The administration’s budget proposal repeats several long-running proposals to reform the FECA injury compensation program, long an area of interest to managers because most of the costs of paying those benefits are charged back to the beneficiaries’ employing agencies, effectively reducing money available for current operations.
The budget estimates that in 2016, 113,000 federal employees or survivors are projected to file claims, and 47,000 to receive long-term wage replacement benefits for job-related injuries, diseases or deaths.
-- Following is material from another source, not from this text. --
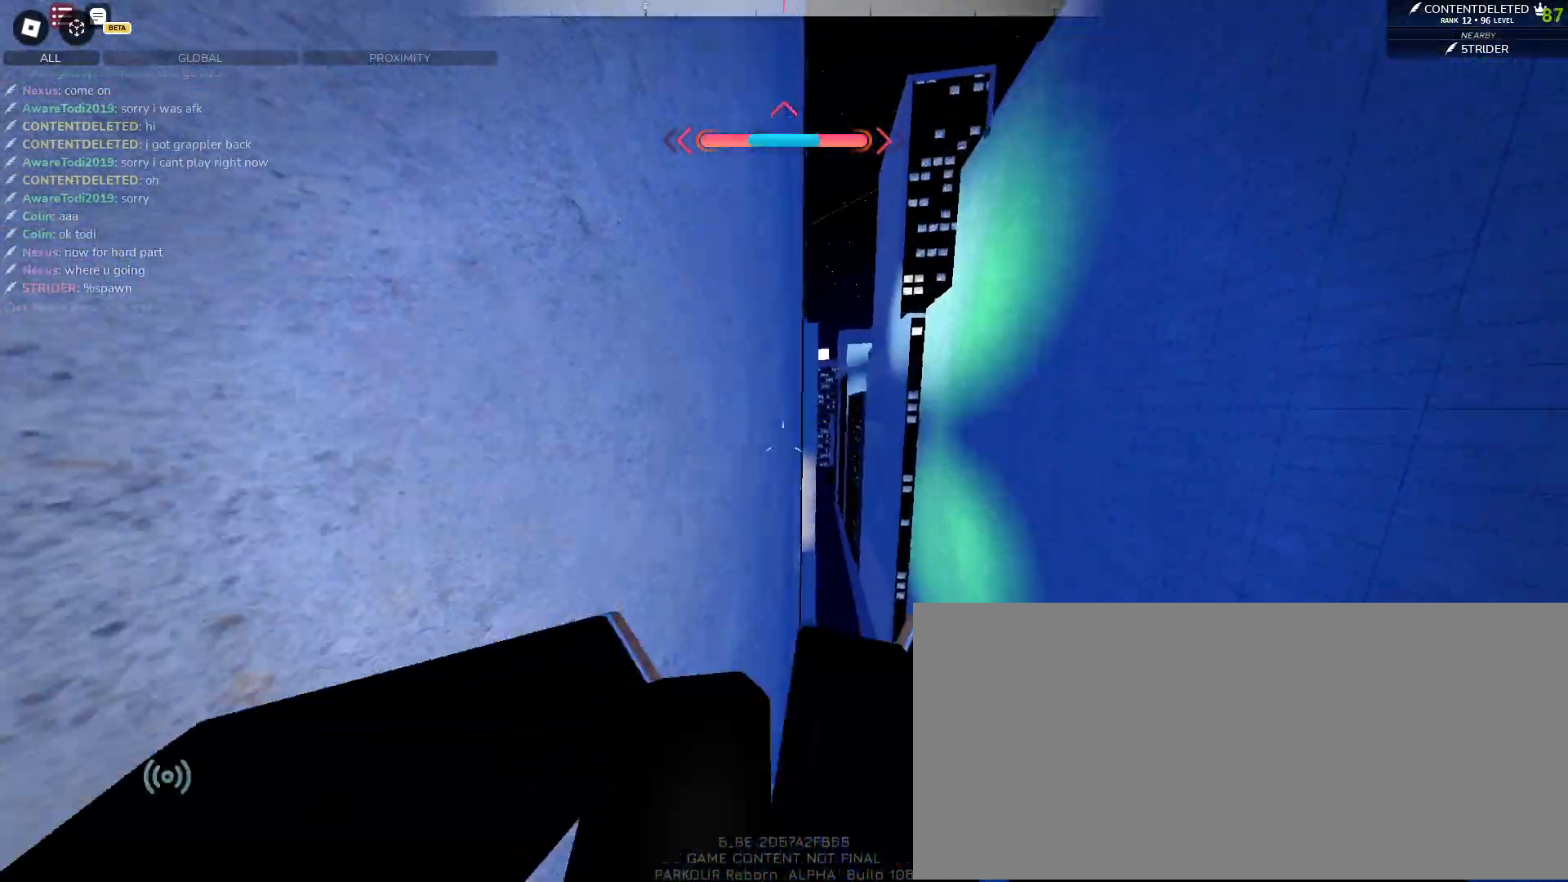
{"keys": ["space", "w"], "mouse": [], "events": [[233, "a", "up"], [233, "shift", "up"], [233, "space", "down"]]}
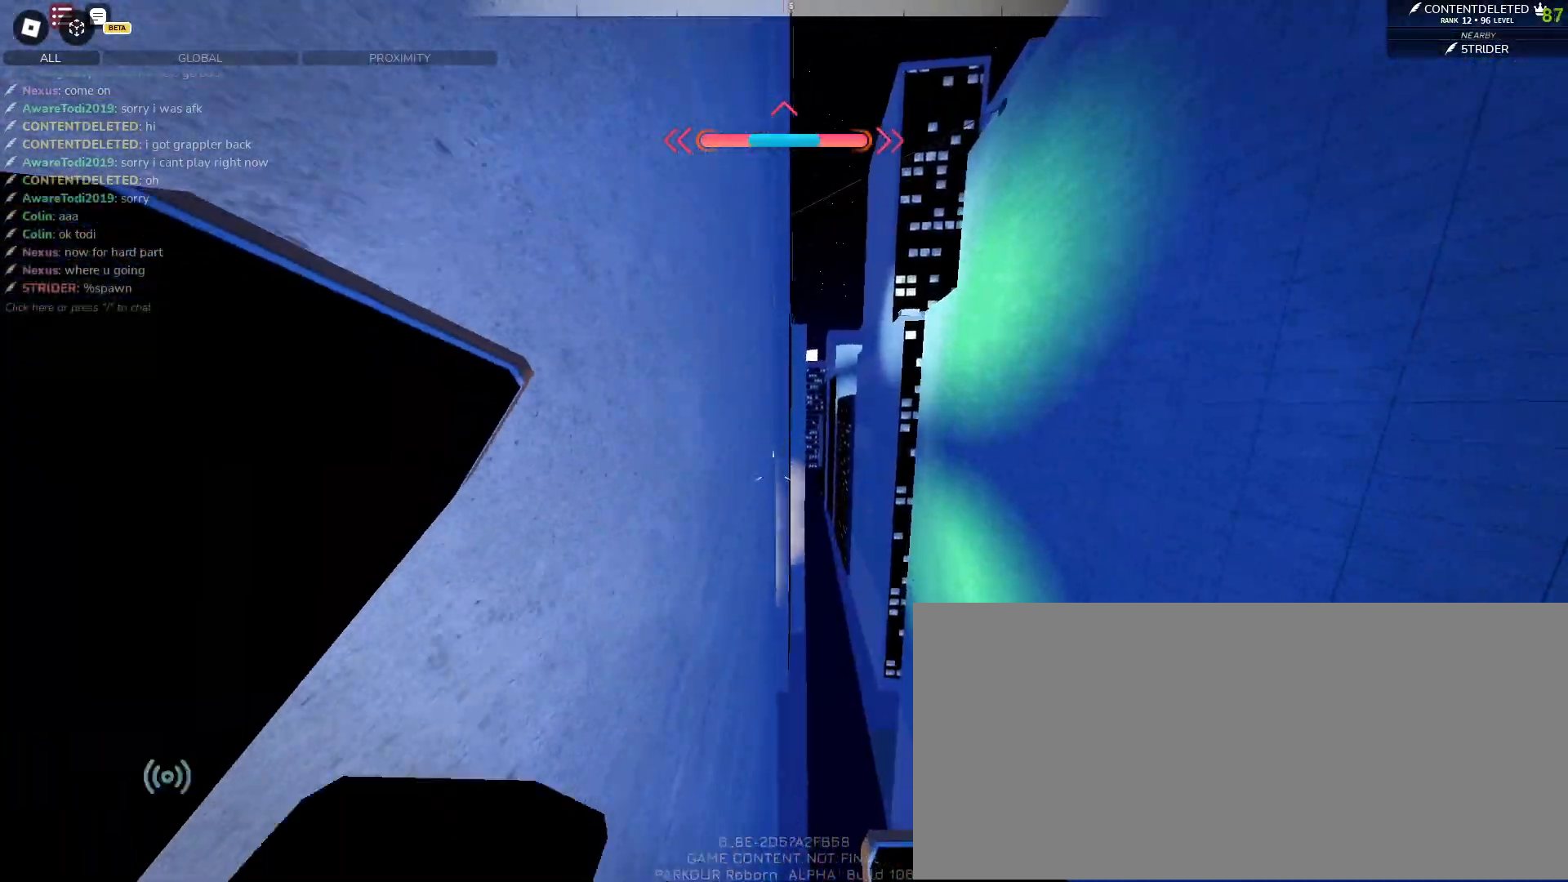
{"keys": ["space", "w"], "mouse": [], "events": []}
In addition, it notes, typically claimants are kept in pay status for the first 45 days of disability, called the continuation of pay period.
The budget includes long-running ideas—raised by entities including CBO, GAO and the Labor Department’s IG, to convert beneficiaries reaching regular retirement eligibility in the future to standard retirement benefits, which typically are less generous and whose costs are paid from the federal retirement fund, not from annual agency budgets. It also seeks to: establish an up-front waiting period for benefits for all beneficiaries; permit Labor to recapture compensation costs from responsible third parties; and authorize it to cross-match FECA records with Social Security records to reduce improper payments.
However, the plan also contains a new proposal to add an administrative surcharge to the amount billed to agencies for their FECA compensation costs, shifting FECA administrative costs from the department to agencies in proportion to their usage. The surcharge would not be applied until 2017 to give agencies an opportunity to plan for the change.